TO DO = Rewrite every line of the entries below as a Markdown table with the columns "Row" and "Text", putting a row number in the first and the line in the second. Skip blank lines and leave out the pictures.

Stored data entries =
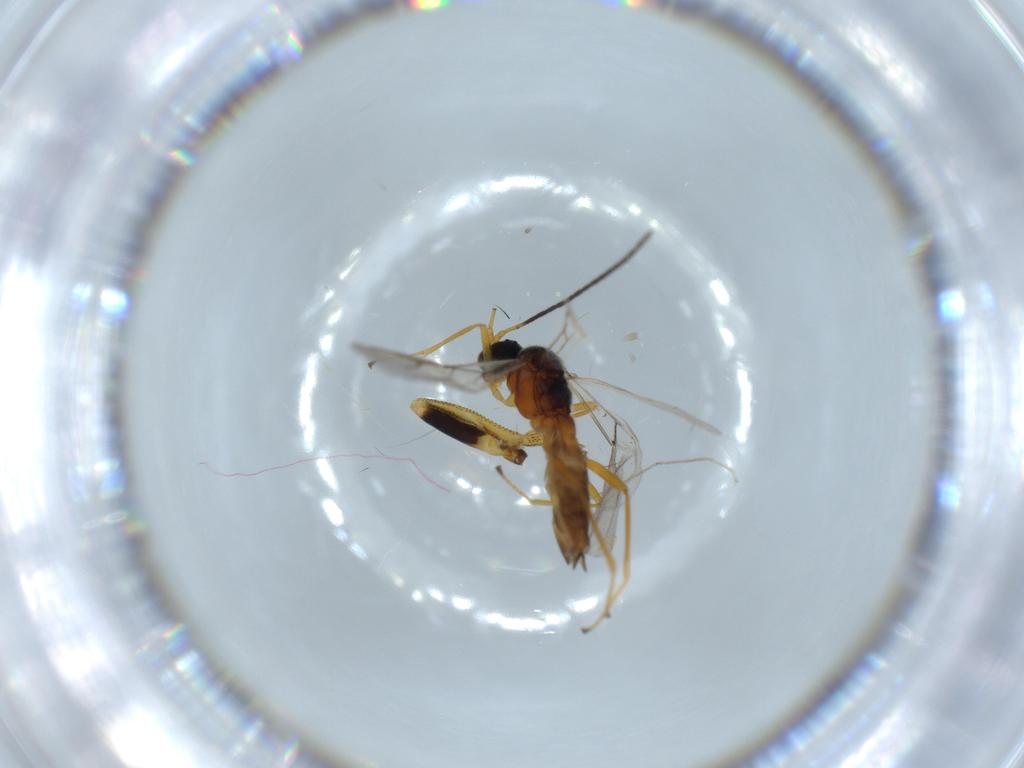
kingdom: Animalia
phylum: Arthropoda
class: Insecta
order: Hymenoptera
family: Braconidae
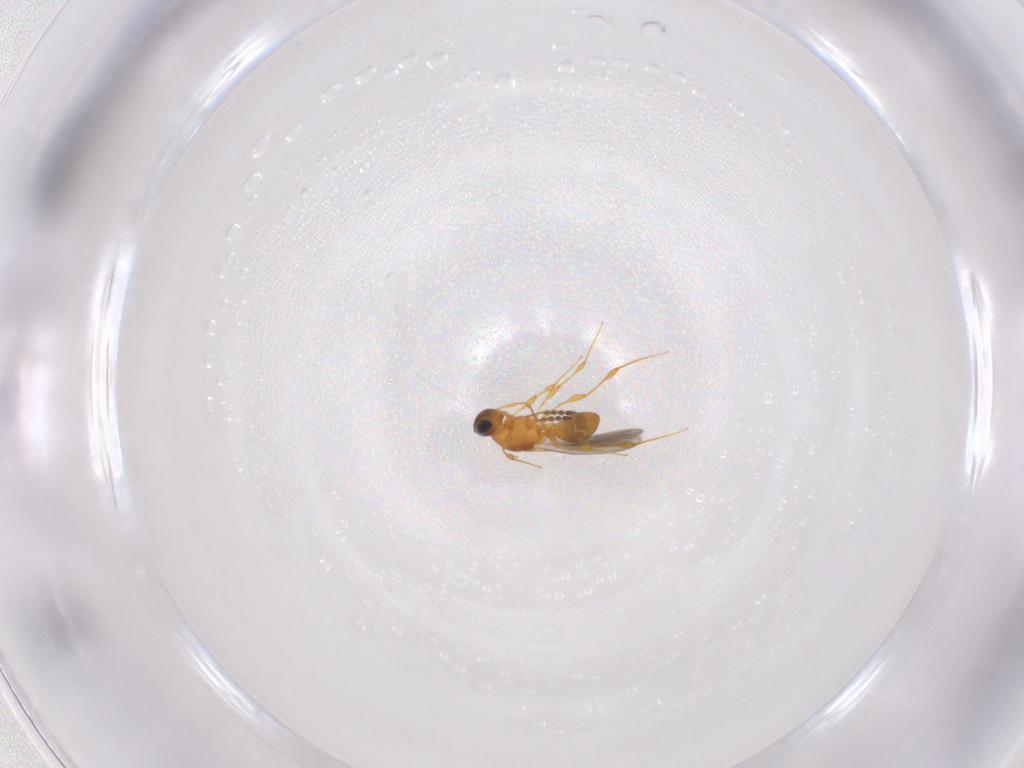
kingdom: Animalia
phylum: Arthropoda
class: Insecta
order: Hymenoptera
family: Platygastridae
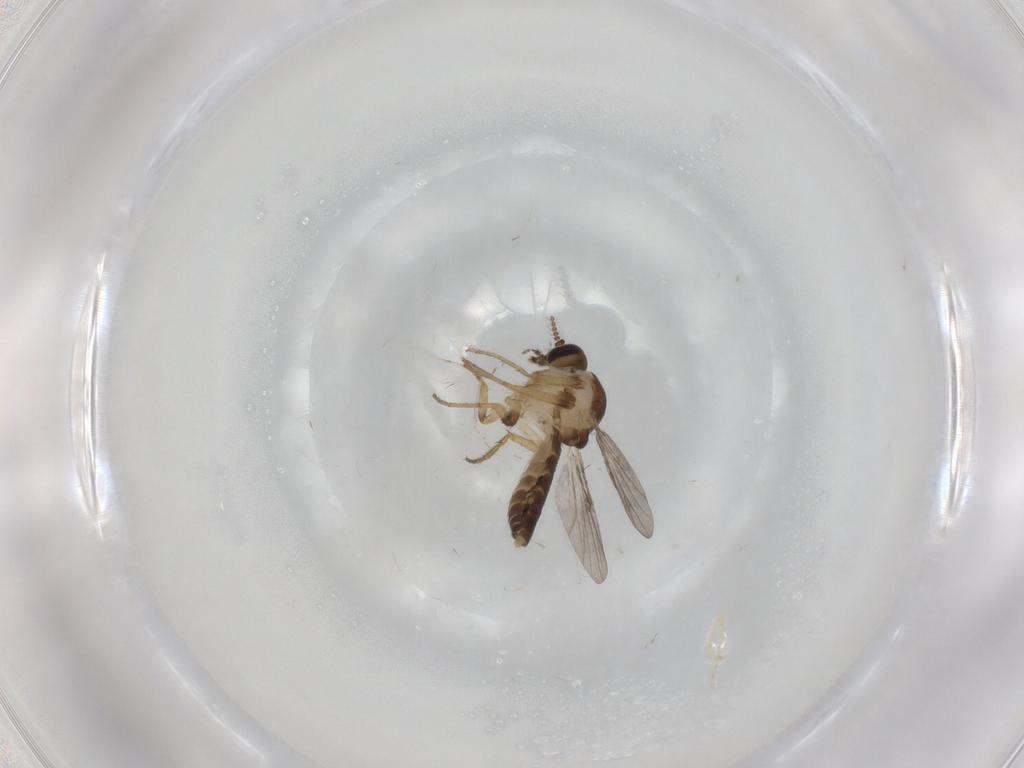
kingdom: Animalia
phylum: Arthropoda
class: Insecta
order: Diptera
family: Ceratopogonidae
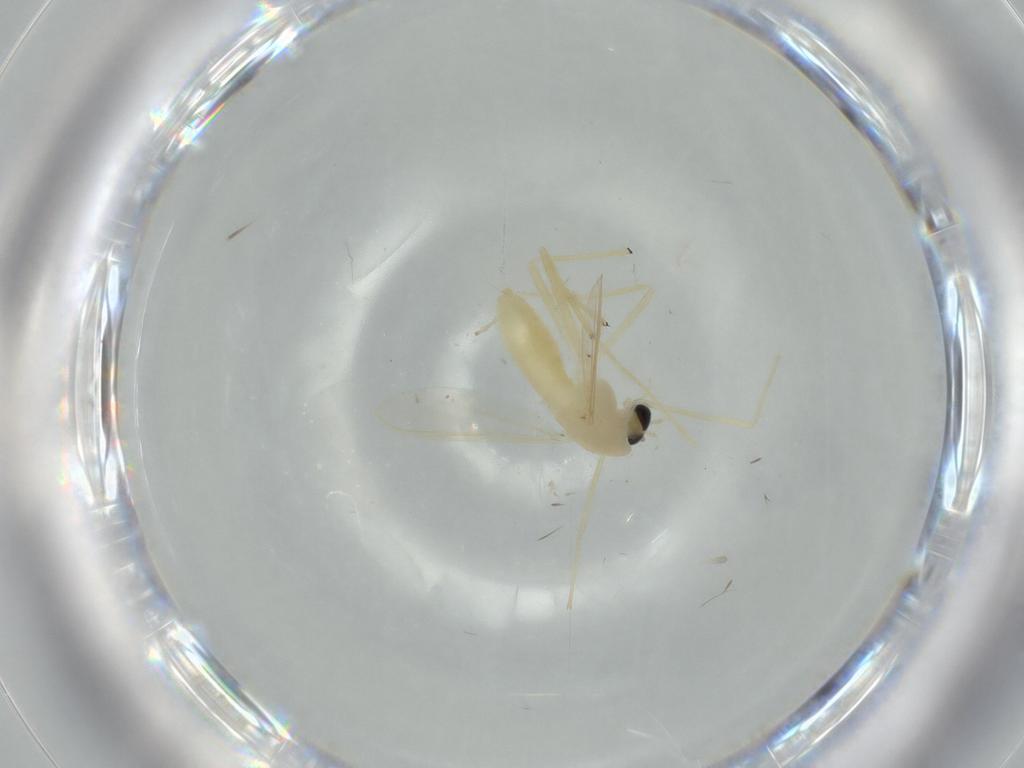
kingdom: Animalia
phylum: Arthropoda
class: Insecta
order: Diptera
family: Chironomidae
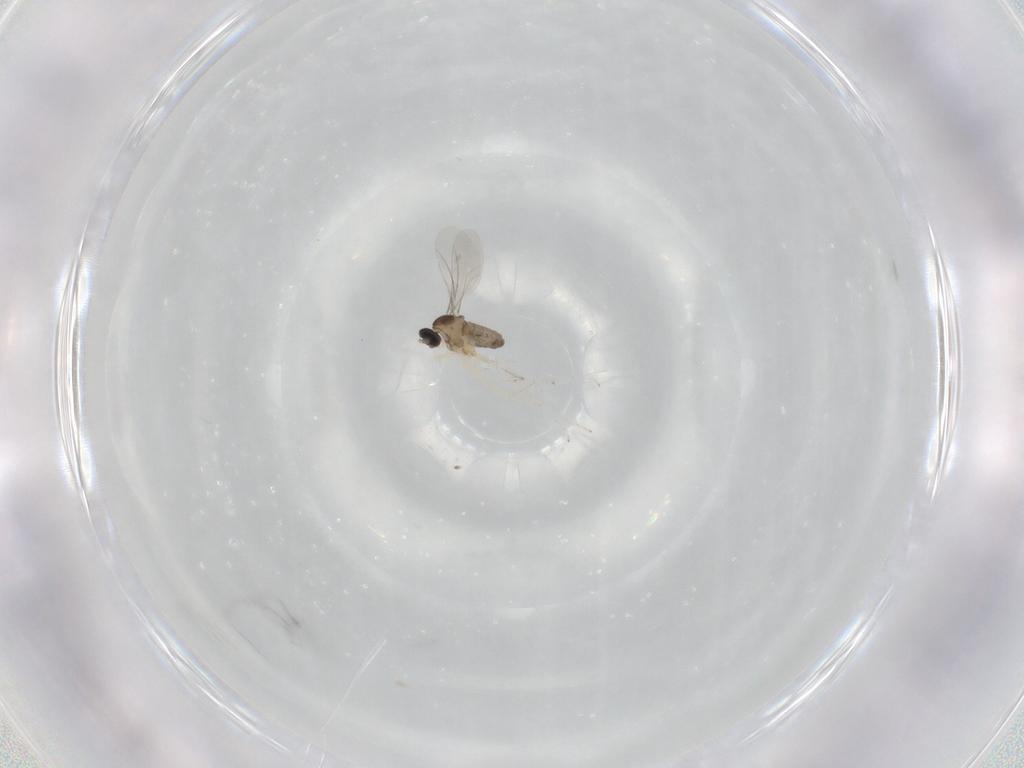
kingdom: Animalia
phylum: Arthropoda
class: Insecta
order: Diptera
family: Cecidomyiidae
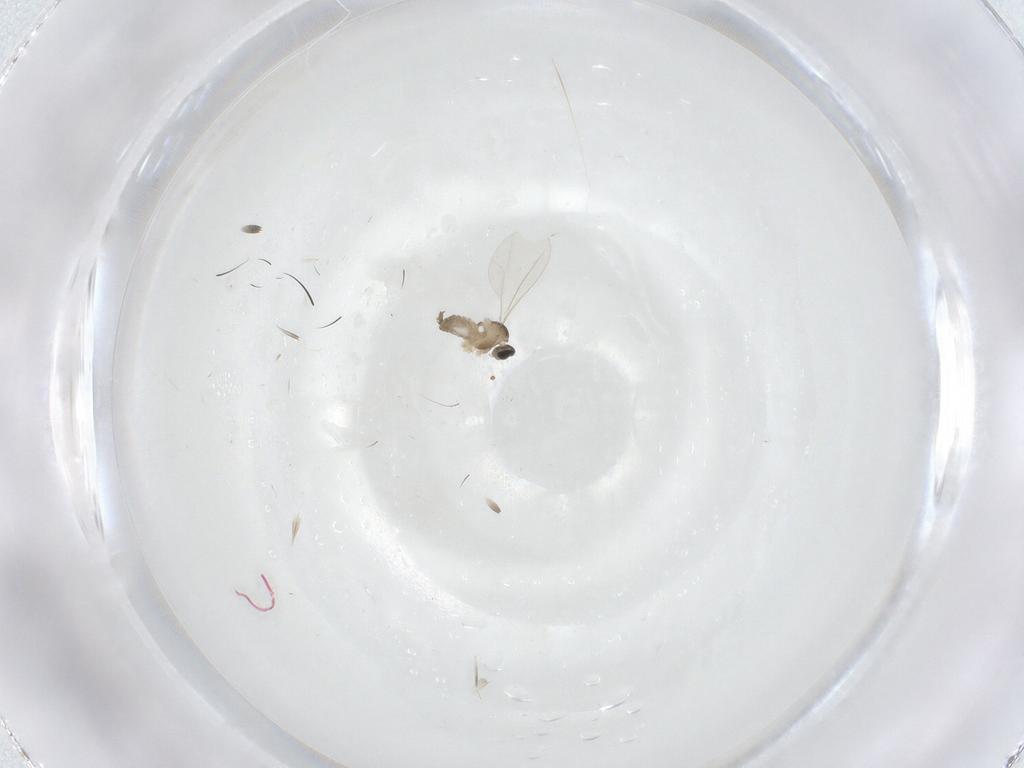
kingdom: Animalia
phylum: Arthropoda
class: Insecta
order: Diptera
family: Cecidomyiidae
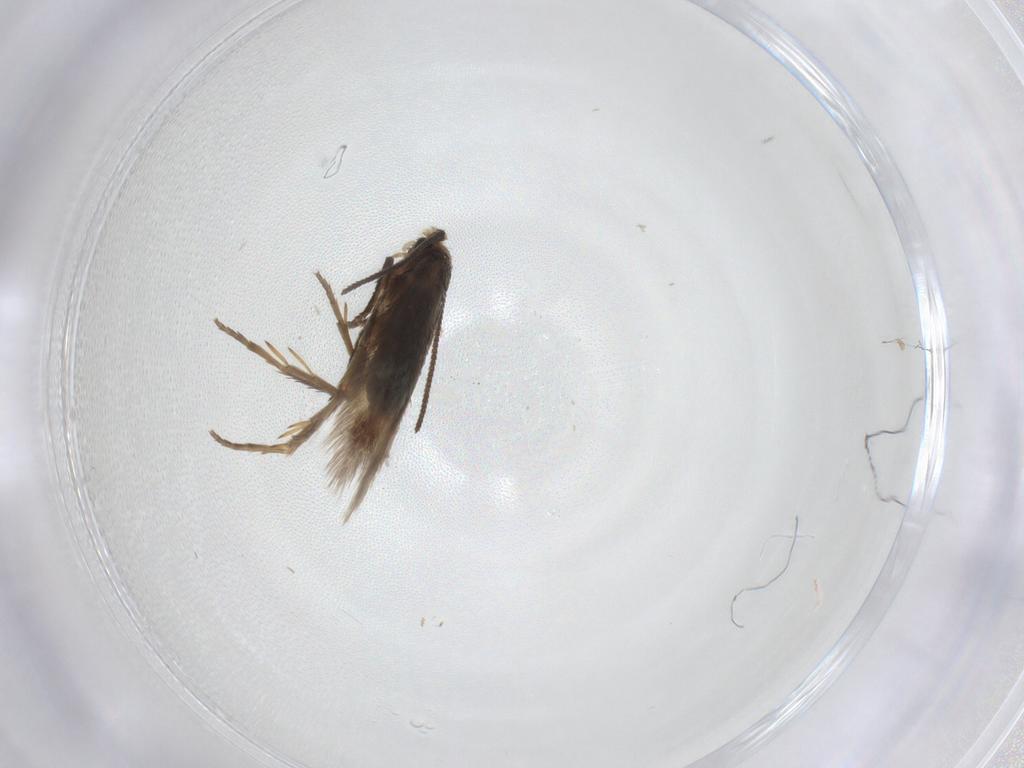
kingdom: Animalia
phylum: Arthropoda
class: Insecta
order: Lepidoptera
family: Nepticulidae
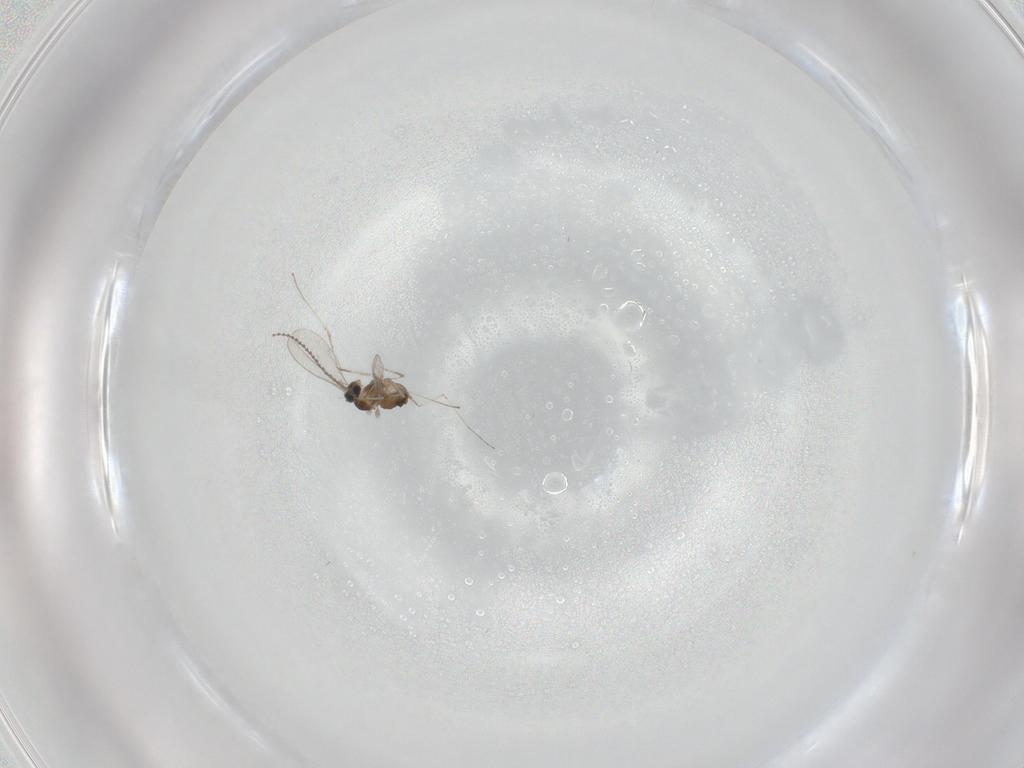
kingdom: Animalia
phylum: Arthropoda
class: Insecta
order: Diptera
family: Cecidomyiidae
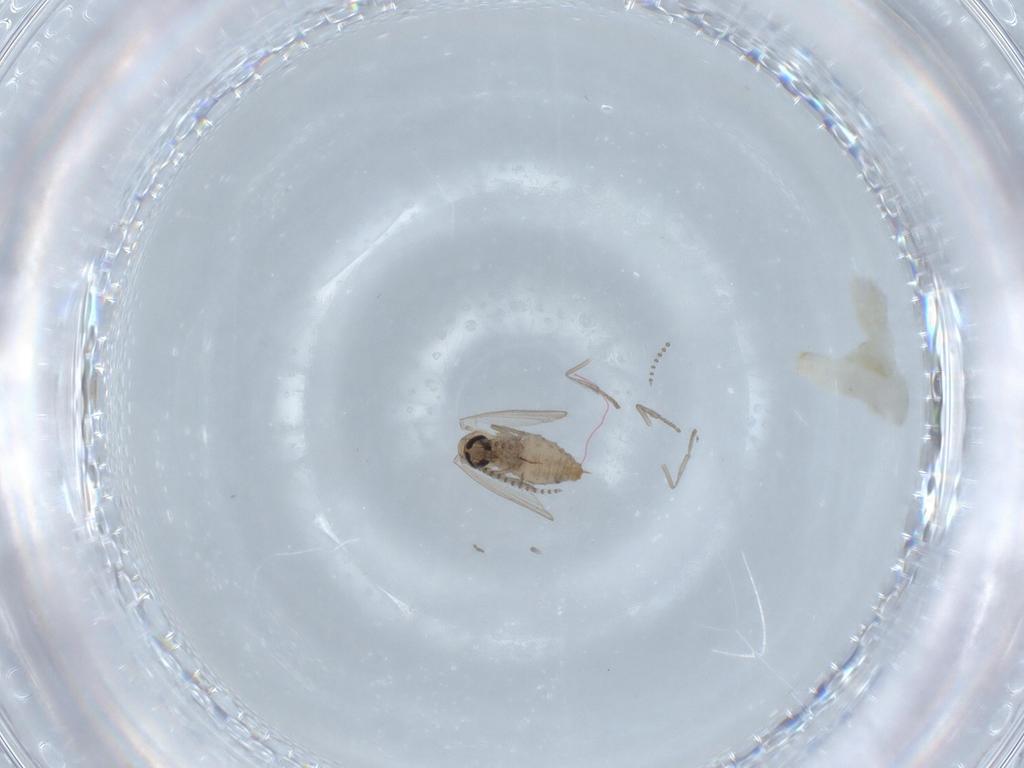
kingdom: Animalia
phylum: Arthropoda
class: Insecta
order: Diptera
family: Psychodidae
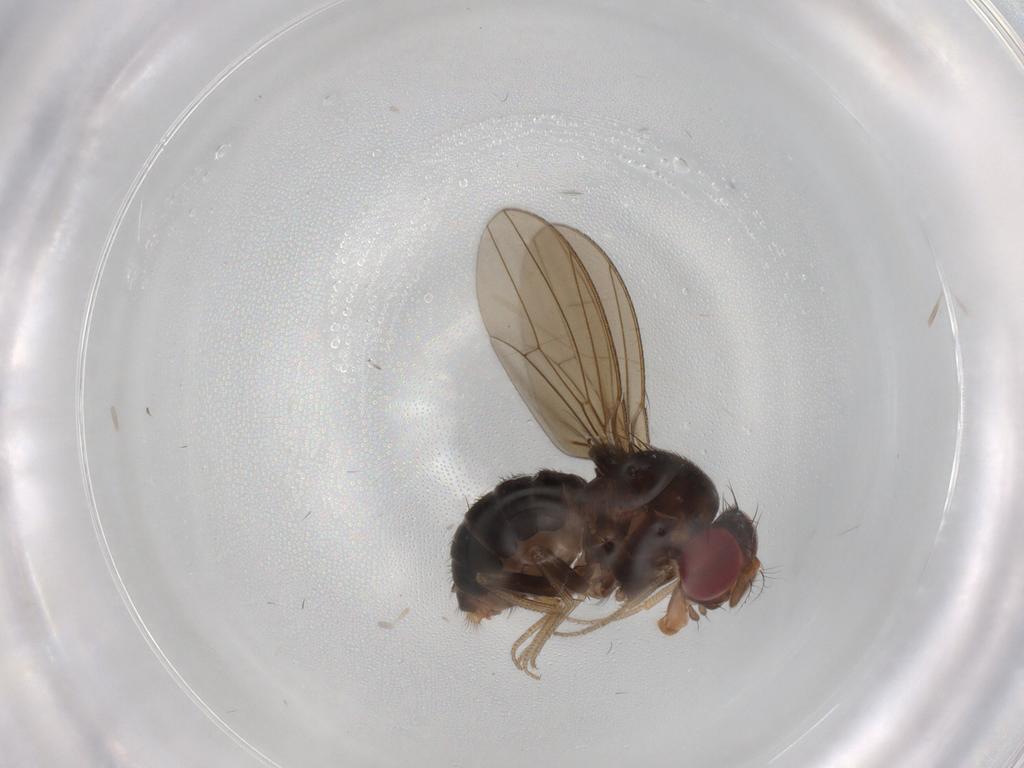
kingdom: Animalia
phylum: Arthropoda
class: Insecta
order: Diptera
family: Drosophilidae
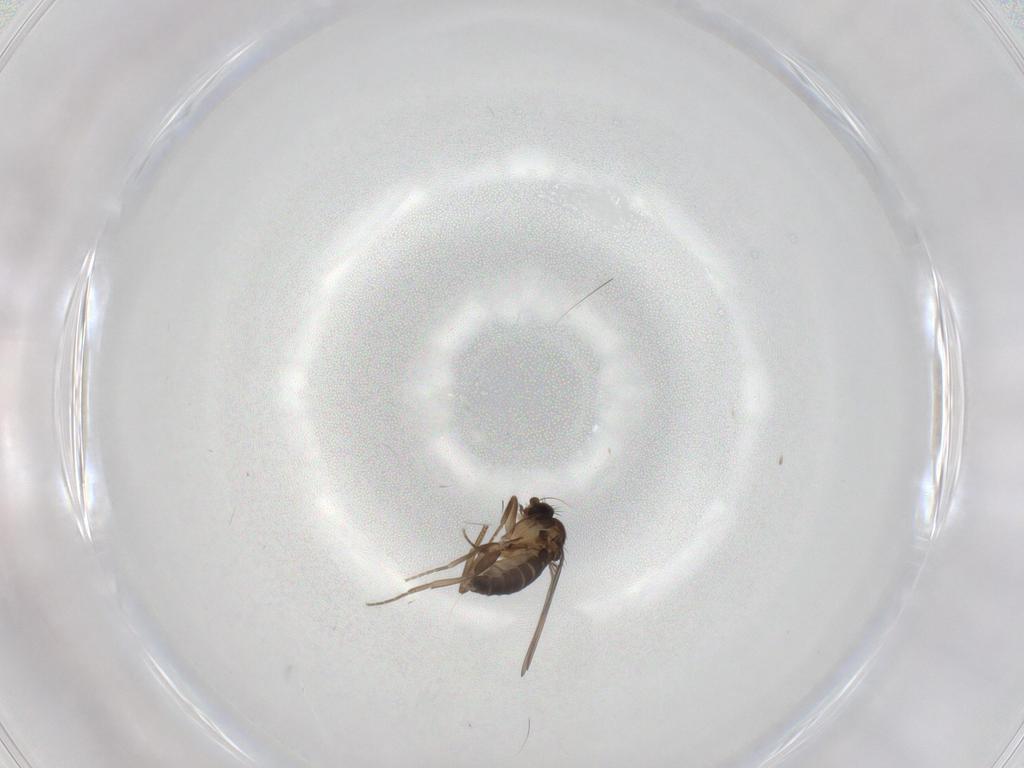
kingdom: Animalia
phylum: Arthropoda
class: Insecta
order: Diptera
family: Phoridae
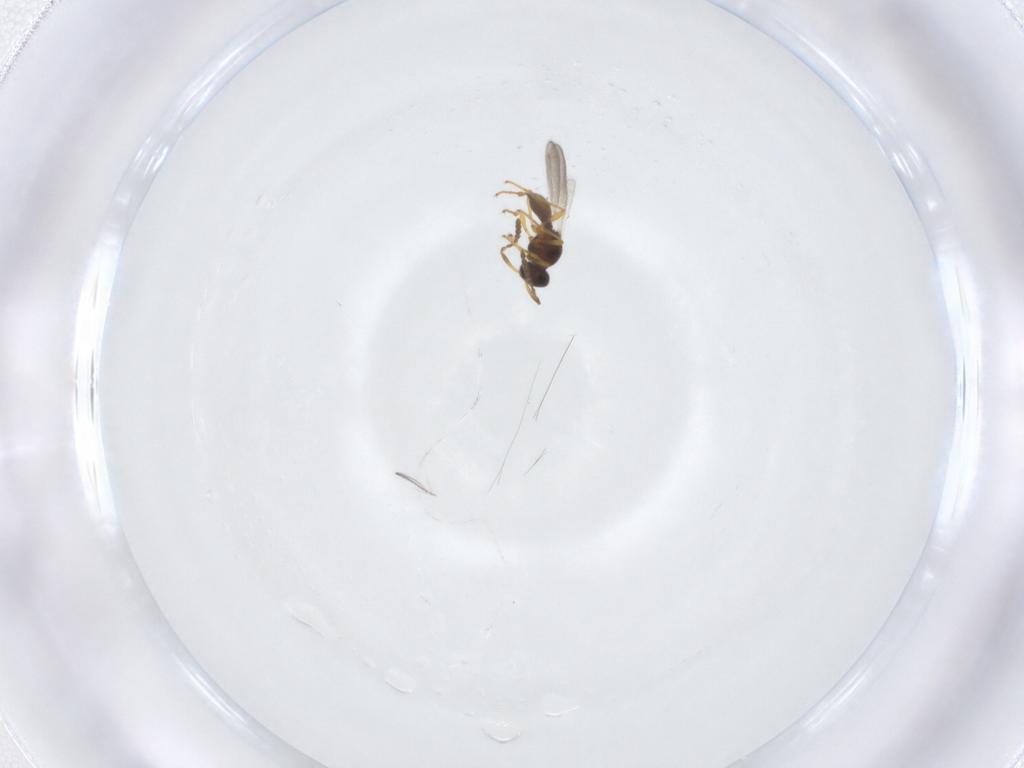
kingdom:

FINISHED ANSWER =
| Row | Text |
|---|---|
| 1 | kingdom: Animalia |
| 2 | phylum: Arthropoda |
| 3 | class: Insecta |
| 4 | order: Hymenoptera |
| 5 | family: Braconidae |
| 6 | kingdom: Animalia |
| 7 | phylum: Arthropoda |
| 8 | class: Insecta |
| 9 | order: Hymenoptera |
| 10 | family: Platygastridae |
| 11 | kingdom: Animalia |
| 12 | phylum: Arthropoda |
| 13 | class: Insecta |
| 14 | order: Diptera |
| 15 | family: Ceratopogonidae |
| 16 | kingdom: Animalia |
| 17 | phylum: Arthropoda |
| 18 | class: Insecta |
| 19 | order: Diptera |
| 20 | family: Chironomidae |
| 21 | kingdom: Animalia |
| 22 | phylum: Arthropoda |
| 23 | class: Insecta |
| 24 | order: Diptera |
| 25 | family: Cecidomyiidae |
| 26 | kingdom: Animalia |
| 27 | phylum: Arthropoda |
| 28 | class: Insecta |
| 29 | order: Diptera |
| 30 | family: Cecidomyiidae |
| 31 | kingdom: Animalia |
| 32 | phylum: Arthropoda |
| 33 | class: Insecta |
| 34 | order: Lepidoptera |
| 35 | family: Nepticulidae |
| 36 | kingdom: Animalia |
| 37 | phylum: Arthropoda |
| 38 | class: Insecta |
| 39 | order: Diptera |
| 40 | family: Cecidomyiidae |
| 41 | kingdom: Animalia |
| 42 | phylum: Arthropoda |
| 43 | class: Insecta |
| 44 | order: Diptera |
| 45 | family: Psychodidae |
| 46 | kingdom: Animalia |
| 47 | phylum: Arthropoda |
| 48 | class: Insecta |
| 49 | order: Diptera |
| 50 | family: Drosophilidae |
| 51 | kingdom: Animalia |
| 52 | phylum: Arthropoda |
| 53 | class: Insecta |
| 54 | order: Diptera |
| 55 | family: Phoridae |
| 56 | kingdom: |